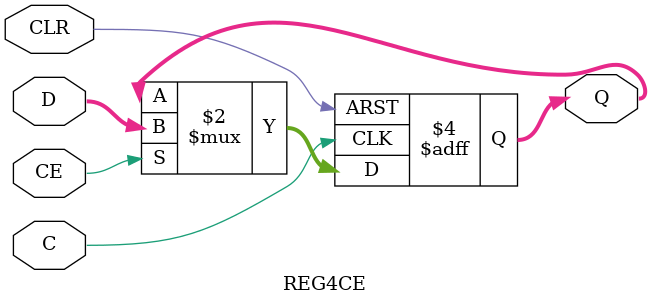
<source format=v>
`timescale 100 ps / 10 ps

module REG4CE(Q, C, CE, CLR, D);

   
   output [3:0]      Q;

   input 	      C;	
   input 	      CE;	
   input 	      CLR;	
   input  [3:0]      D;
   
   reg    [3:0]      Q;
   
   always @(posedge C or posedge CLR)
     begin
	if (CLR)
	  Q <= 4'b0000;
	else if (CE)
          Q <= D;
     end
   
   
endmodule
</source>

= = = = =

## What is expected
Please retype the whole of the data precisely, omitting pictures.

## Written response
<source format=v>
`timescale 100 ps / 10 ps

module REG4CE(Q, C, CE, CLR, D);

   
   output [3:0]      Q;

   input 	      C;	
   input 	      CE;	
   input 	      CLR;	
   input  [3:0]      D;
   
   reg    [3:0]      Q;
   
   always @(posedge C or posedge CLR)
     begin
	if (CLR)
	  Q <= 4'b0000;
	else if (CE)
          Q <= D;
     end
   
   
endmodule
</source>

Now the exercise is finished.